|Archduke Ferdinand and his wife Sophie, 1914|
It can be argued that larger political events were at play, that the assassination itself was not so critical, that war was in fact imminent. But history is as it was; the death of Ferdinand at the hand of a Serbian assassin clearly set the table, leading to World War I occurring as it occurred, not at some other moment for some other reason.
The larger picture here is that of European powers trying to establish, maintain, or expand their empires, their spheres of influence. That and the impact of liberalism--classical liberalism--against the ideologies of the aristocratic and authoritarian old guard who still controlled many European states, an impact that was not only political but also social and economic. Within this general paradigm--which included a matter-of-fact distinction between the "civilized" and the "uncivilized"--atrocities were committed around the world before the death of Franz Ferdinand. People died in war and other conflicts--many, many, many people--in the time before 1914. And horrible things were done after the assassin struck in Sarajevo; millions more died in the course of the Great War and the basic foundations were laid to both define the borders of nation-states and to usher in both World War II (and of course the Holocaust) and the Cold War in the decades ahead.
On June 28th, 1914 the world was a dangerous place, not just in obscure backwater regions that had not succumbed to the "civilizing" influence of Western Europe, but in European--and American--cities and countrysides, towns and villages. In short, everywhere there was danger or potential danger. This was because the status quo, the current "world order" was not so stable and steadfast as people believed in the moment. Violent change, or just widespread violence, was far more likely in some regions than others, it is true, but risk existed for all, everywhere.

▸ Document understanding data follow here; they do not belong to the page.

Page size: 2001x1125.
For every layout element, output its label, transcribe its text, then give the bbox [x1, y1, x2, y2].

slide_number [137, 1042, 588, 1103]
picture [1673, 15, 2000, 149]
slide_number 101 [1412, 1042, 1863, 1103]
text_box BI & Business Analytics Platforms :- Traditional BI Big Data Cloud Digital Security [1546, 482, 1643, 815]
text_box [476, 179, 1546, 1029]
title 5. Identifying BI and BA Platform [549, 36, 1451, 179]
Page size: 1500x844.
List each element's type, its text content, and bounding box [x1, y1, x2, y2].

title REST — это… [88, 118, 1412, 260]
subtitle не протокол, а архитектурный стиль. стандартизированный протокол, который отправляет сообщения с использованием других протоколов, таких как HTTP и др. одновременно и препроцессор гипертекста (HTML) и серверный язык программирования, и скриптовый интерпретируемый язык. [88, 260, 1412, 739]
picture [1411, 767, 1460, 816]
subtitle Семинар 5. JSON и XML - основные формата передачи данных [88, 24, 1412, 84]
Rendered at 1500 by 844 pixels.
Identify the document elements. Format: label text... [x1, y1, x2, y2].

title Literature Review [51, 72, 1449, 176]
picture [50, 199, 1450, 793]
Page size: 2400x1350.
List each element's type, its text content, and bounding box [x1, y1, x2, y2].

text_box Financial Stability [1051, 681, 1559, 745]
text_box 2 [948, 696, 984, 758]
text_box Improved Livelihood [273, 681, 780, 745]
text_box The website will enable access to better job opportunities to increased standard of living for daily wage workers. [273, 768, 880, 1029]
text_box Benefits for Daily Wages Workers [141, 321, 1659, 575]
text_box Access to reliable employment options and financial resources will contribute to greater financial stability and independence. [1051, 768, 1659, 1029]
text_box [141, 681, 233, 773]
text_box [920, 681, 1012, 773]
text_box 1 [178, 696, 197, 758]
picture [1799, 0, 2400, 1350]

This is no small point to grasp. For if we could go back to 1914 or a few years earlier, we would find a mindset seemingly incapable of seeing beyond the immediate horizon, especially in those nations with the most power and wealth. I noted some of this previously in a piece last August in a discussion on the various periods of extended (apparent) peace in history, the Pax Romana (and Pax Sinica), the Pax Britannica, and the (current) Pax Americana. But as I made clear then, these periods of peace were still filled with violence, violent conflicts and violent people. Yet again, a typical man-on-the-street in London, New York, Paris, or other "civilized" region did not live in fear of war in the first decade or so of the twentieth century, of the worldwide sort or otherwise. For him (or her), daily life was the whole ball of wax and there just were no siginificant threats to this day-to-day existence.